At first glance. this seemed like just another teenage comedy, but Lisa McGee’s Northern Ireland-set series struck a chord. Acerbic and frank, it was also an occasionally poignant story about growing up in Derry during the Troubles. Roadblocks and barbed wire were as much a part of daily life as swooning over the school’s handsome male teacher. The laughs came thick and fast before delivering an emotional wallop in the final frames. 

7. Dynasties (BBC One)

BBC - Credit: BBC
Dynasties, Emperor Credit: BBC

David Attenborough’s compelling wildlife series was another knockout. In a departure from the elegance of Planet Earth, Dynasties was unafraid to show nature’s cruel underbelly, and shone a light on the plight of five endangered species. Zoning in on family dynamics and behaviour, it threw up Shakespearean melodramas with tales from the Arctic tundra to the savanna wilderness. 

6. Patrick Melrose (Sky Atlantic)

Benedict Cumberbatch has never been better than in this bravura performance (duly Golden Globe nominated) as the titular drug-addicted aristocrat fighting the demons of his traumatic upbringing, while Hugo Weaving loomed large over proceedings as his monstrous, abusive father. Screenwriter David Nicholls lovingly distilled Edward St Aubyn’s series of semi-autobiographical novels into five hours of grim-yet-glamorous TV. The result was very funny, very sad and very good indeed. 

5. A House Through Time (BBC Two)

Sometimes the simplest ideas are the best, as this documentary series proved. David Olusoga met the present-day residents of a Georgian house in Liverpool and then carefully peeled back the decades to examine every one of its occupants, taking in rogues, bankrupts and those ravaged by war. A fascinating human history lesson - impeccably researched and ultimately very moving in its repatriation of forgotten lives. 

4. The Mighty Redcar (BBC Two)

“Welcome to Redcar,” says sparky teenager Madison Cooper in the opening of this spirited and soulful slice of British life. “Our steel built the world. Our fish fed families across the country. Our seaside was the place you came to on holiday. But that’s all gone now…” Rejecting the objectionable genre of poverty porn and tired old cliches of the North, Dan Dewsbury’s joyous study of a community of Teeside youths was warm, funny, engaging, and, most importantly, humane. The 80s soundtrack works a similar magic. 

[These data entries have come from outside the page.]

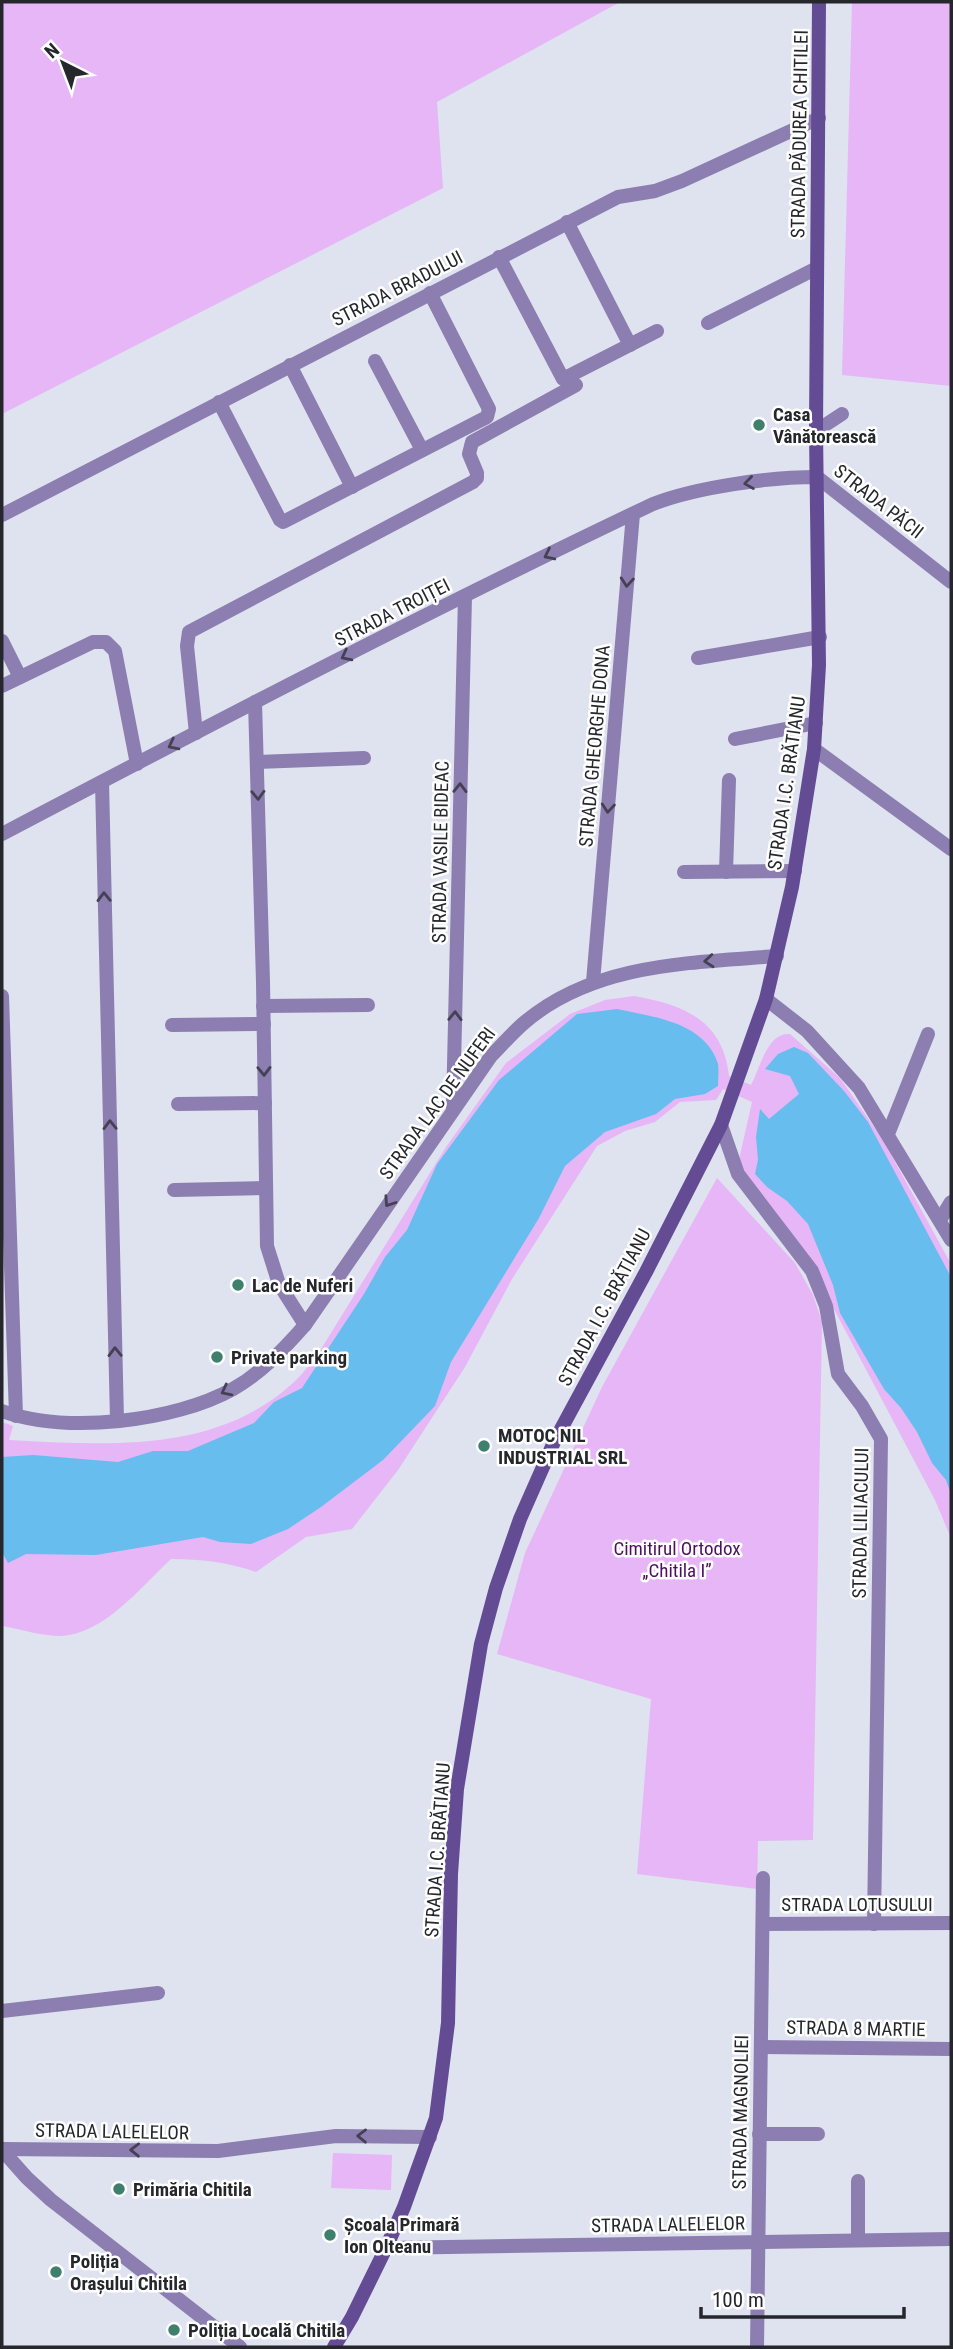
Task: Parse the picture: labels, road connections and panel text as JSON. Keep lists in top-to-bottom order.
{
  "streets": {
    "main road": ["STRADA PĂDUREA CHITILEI", "STRADA I.C. BRĂTIANU"],
    "street": [
      "STRADA BRADULUI",
      "STRADA PĂCII",
      "STRADA TROIȚEI",
      "STRADA GHEORGHE DONA",
      "STRADA VASILE BIDEAC",
      "STRADA LAC DE NUFERI",
      "STRADA LILIACULUI",
      "STRADA LOTUSULUI",
      "STRADA 8 MARTIE",
      "STRADA MAGNOLIEI",
      "STRADA LALELELOR"
    ]
  },
  "crossings": [
    ["STRADA PĂDUREA CHITILEI", "STRADA BRADULUI"],
    ["STRADA PĂDUREA CHITILEI", "STRADA I.C. BRĂTIANU"],
    ["STRADA PĂCII", "STRADA TROIȚEI"],
    ["STRADA PĂCII", "STRADA I.C. BRĂTIANU"],
    ["STRADA TROIȚEI", "STRADA GHEORGHE DONA"],
    ["STRADA TROIȚEI", "STRADA I.C. BRĂTIANU"],
    ["STRADA TROIȚEI", "STRADA VASILE BIDEAC"],
    ["STRADA GHEORGHE DONA", "STRADA LAC DE NUFERI"],
    ["STRADA I.C. BRĂTIANU", "STRADA LAC DE NUFERI"],
    ["STRADA I.C. BRĂTIANU", "STRADA LILIACULUI"],
    ["STRADA I.C. BRĂTIANU", "STRADA LALELELOR"],
    ["STRADA VASILE BIDEAC", "STRADA LAC DE NUFERI"],
    ["STRADA LILIACULUI", "STRADA LOTUSULUI"],
    ["STRADA LOTUSULUI", "STRADA MAGNOLIEI"],
    ["STRADA 8 MARTIE", "STRADA MAGNOLIEI"],
    ["STRADA MAGNOLIEI", "STRADA LALELELOR"]
  ],
  "one_way": [
    "STRADA TROIȚEI",
    "STRADA GHEORGHE DONA",
    "STRADA VASILE BIDEAC",
    "STRADA LAC DE NUFERI",
    "STRADA LALELELOR"
  ],
  "parks": ["Cimitirul Ortodox „Chitila I”"],
  "places": [
    "Casa Vânătorească",
    "Lac de Nuferi",
    "Private parking",
    "MOTOC NIL INDUSTRIAL SRL",
    "Primăria Chitila",
    "Școala Primară Ion Olteanu",
    "Poliția Orașului Chitila",
    "Poliția Locală Chitila"
  ],
  "scale_bar": "100 m",
  "north": "top left"
}
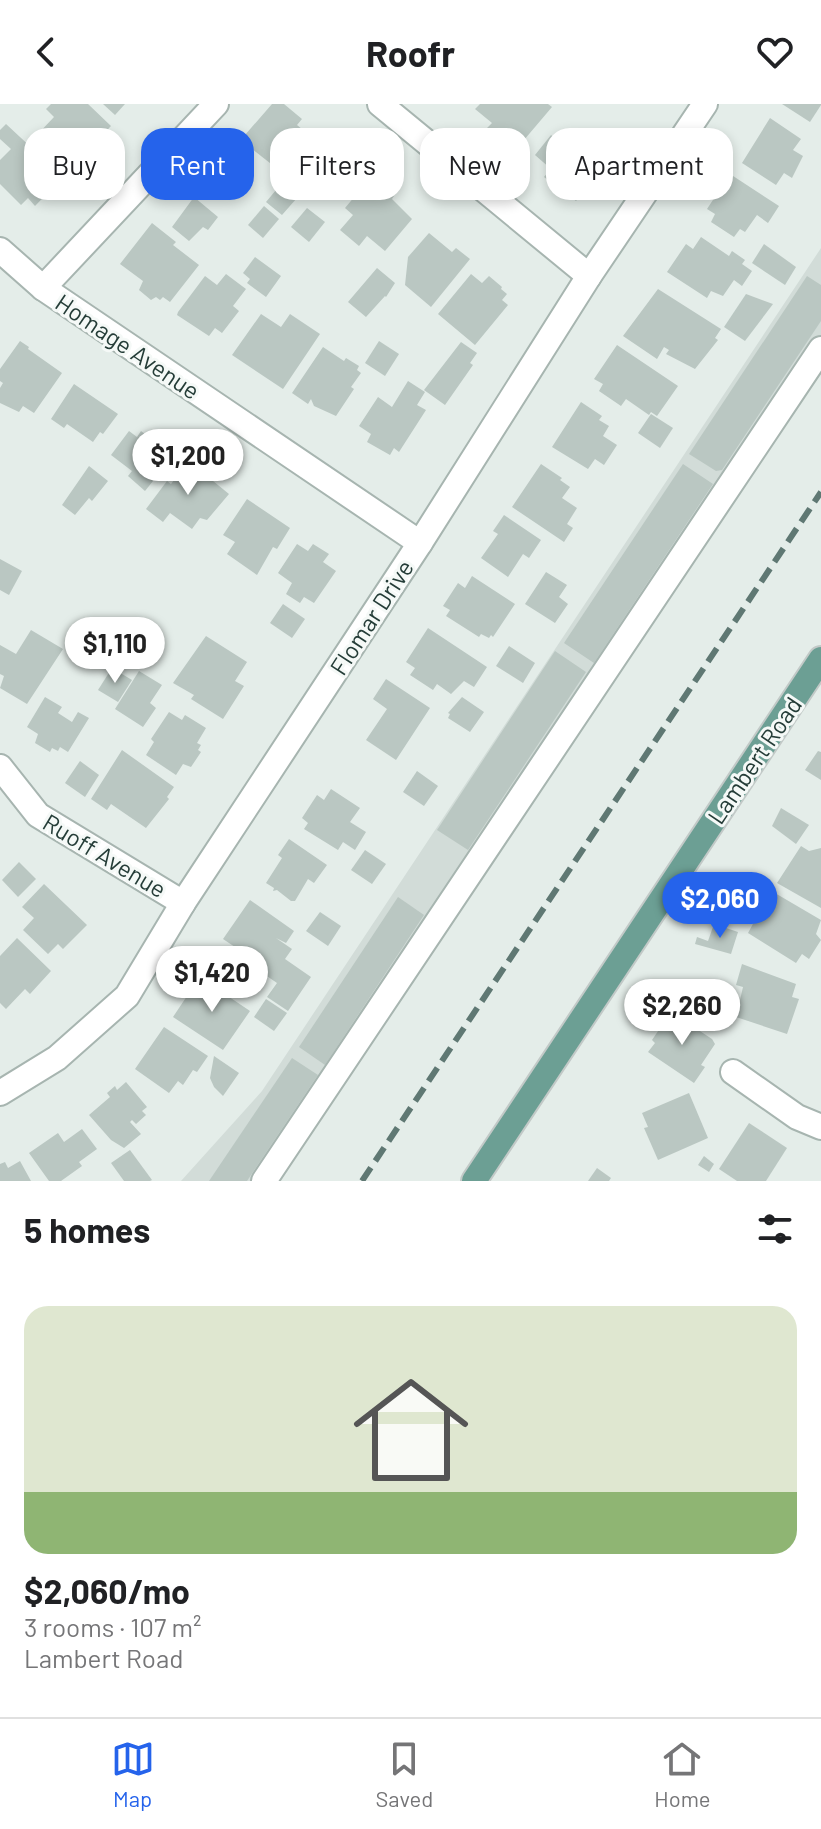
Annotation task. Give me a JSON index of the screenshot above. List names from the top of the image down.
{
  "streets": {
    "main road": ["Lambert Road"],
    "street": ["Homage Avenue", "Flomar Drive", "Ruoff Avenue"]
  },
  "crossings": [
    ["Homage Avenue", "Flomar Drive"],
    ["Flomar Drive", "Ruoff Avenue"]
  ],
  "page": {
    "header": "Roofr",
    "chip": [
      "Buy",
      "Rent",
      "Filters",
      "New",
      "Apartment"
    ],
    "price": [
      "$1,200",
      "$1,110",
      "$2,060",
      "$1,420",
      "$2,260"
    ],
    "heading": "5 homes",
    "list": [
      {
        "name": "$2,060/mo",
        "note": "3 rooms · 107 m² · Lambert Road"
      }
    ],
    "tabs": ["Map", "Saved", "Home"]
  }
}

3. Killing Eve (BBC Three)

Killing Eve - Credit: BBC
Jodie Comer as Villanelle in Killing Eve Credit: BBC

Adapted by Fleabag’s Phoebe Waller-Bridge from Luke Jennings’s Codename Villanelle novels, this drama turned the traditional tale of cat-and-mouse on its head, producing a sparkling, stylish thriller and making a star of Jodie Comer. Sandra Oh starred as an MI5 officer recruited to a secret branch by Fiona Shaw’s unconventional agency boss with the aim of tracking down an unusual Russian assassin, played with unhinged verve by Comer. 

2. Save Me (Sky Atlantic)

Lennie James created and starred in this thriller which rapidly became Sky’s most rapidly binged box-set ever. James played Nelly, a south London chancer who embarked on a quest to track down his missing daughter from whom he was estranged. Superbly acted (by James and co-stars Suranne Jones and Stephen Graham) and psychologically real, this was a mystery which was brave enough to let the plot play second fiddle to characterisation. 

1. A Very English Scandal (BBC One)

A Very English Scandal - Credit: BBC
Hugh Grant and Ben Whishaw in A Very English Scandal Credit: BBC

“Bunnies can and will go to Paris!” This fact-based, three-part dramatisation of the Jeremy Thorpe scandal was just sensational. Hugh Grant and Ben Whishaw excelled as devilishly duplicitous Liberal MP Thorpe and his unstable ex-lover Norman Josiffe, who threatened to derail Thorpe’s ascendant career. Written by Russell T Davies and directed by Stephen Frears, it mixed period politics with glorious farce involving bungled assassination attempts, a non-existent National Insurance card and a Great Dane named Rinka. If you missed it, seek it out on Amazon Prime Video, there’s a good chap. You’re in for a treat.